Scenario · idempotency_key collision — two producers same key

Should produce one event, not two. If you see duplicates, the dedupe at emit failed.

Find dupes: SELECT idempotency_key, COUNT(*) FROM events GROUP BY idempotency_key HAVING COUNT(*)>1
Investigate: Both producers thought they were authoritative. Decide which one wins; delete the other (events are append-only so this is a tombstone insert, not a DELETE).
Prevent: Tighten the unique key generation rule per event_type.

Scenario · Wildcard storm — one event fired 50 subscribers

Anti-storm cap is 8/event. If you see more, the cap is bypassed.

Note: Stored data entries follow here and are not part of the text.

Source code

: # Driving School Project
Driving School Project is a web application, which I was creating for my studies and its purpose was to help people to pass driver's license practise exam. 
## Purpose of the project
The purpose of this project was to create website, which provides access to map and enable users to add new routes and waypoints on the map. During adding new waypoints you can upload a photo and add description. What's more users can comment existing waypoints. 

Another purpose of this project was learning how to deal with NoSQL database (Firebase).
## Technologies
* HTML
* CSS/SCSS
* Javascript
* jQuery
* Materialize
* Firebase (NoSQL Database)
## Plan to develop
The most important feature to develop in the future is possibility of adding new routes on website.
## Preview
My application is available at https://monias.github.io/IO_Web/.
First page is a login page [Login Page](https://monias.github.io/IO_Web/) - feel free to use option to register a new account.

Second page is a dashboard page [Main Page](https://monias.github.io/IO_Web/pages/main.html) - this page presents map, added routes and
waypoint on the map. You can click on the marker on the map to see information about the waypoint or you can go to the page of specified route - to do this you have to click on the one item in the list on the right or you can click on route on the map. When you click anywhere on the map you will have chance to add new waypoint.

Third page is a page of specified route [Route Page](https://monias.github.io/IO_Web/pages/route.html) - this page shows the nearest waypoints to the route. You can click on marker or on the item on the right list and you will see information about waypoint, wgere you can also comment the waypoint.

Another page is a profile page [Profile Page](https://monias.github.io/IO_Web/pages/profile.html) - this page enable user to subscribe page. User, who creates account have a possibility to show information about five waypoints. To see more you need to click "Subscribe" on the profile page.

Check cap: Constant MAX_FANOUT_PER_EVENT in src/lib/workflow_runner.ts
Find offender: SELECT event_type_pattern, COUNT(*) FROM event_subscriptions GROUP BY event_type_pattern HAVING COUNT(*) > 5
Cull: Delete or narrow patterns matching everything.

Logs to check

workflow_run_log · top-level run audit
workflow_step_log · per-step trace
workflow_verify_results · post-window verify outcomes
cron_locks · stuck cron lock detection
events · workflow.completed / workflow.failed event trail
reflexion_log · per-run narrative (if reflexion_enabled)
npx wrangler tail · live Worker logs

Kill switch · emergency stop

If this workflow is misbehaving in a high-impact way (creating bad proposed_actions in volume, pushing wrong things to NS), flip a kill switch:

kill:ns_writes · stops every NS push platform-wide
kill:proposed_apply · stops HITL approvals from executing fan-out
kill:high_risk_ops · stops risk_level >= 4 fan-out

See kill-switches-state-machine.html for the full state machine + recovery procedure.

Escalation

Primary: Mike Levine (single-admin) · mikelevine@globalfoodsolutions.co. For prolonged outage during business hours, notify warehouse lead + accounting lead so they can defer dependent work.

Backlog · open questions

What's not done · what's uncertain

What's not done, what's uncertain, what we punted. Captured so it survives context switches and doesn't die in someone's head.

OPEN
Schema enforcement per event_type
Today payload_json is free-form. Should be typed (Zod schema) per event_type. Backlog: events_schema table + emit-time validation.
DEFER
Event replay from cursor
If a consumer was broken for a week, we can't easily re-run it over the missed window. Need a per-consumer replay cursor.
STUB
Wildcard storm alerting
We cap at 8 but don't notify Mike when the cap hits — silent.
DECISION
Retention policy
Events grow forever. After 2 years, do we tombstone or summarize? Storage isn't free.
OPEN
Cross-region replication
Today single region. If we ever go multi-region, event ordering across regions is hard.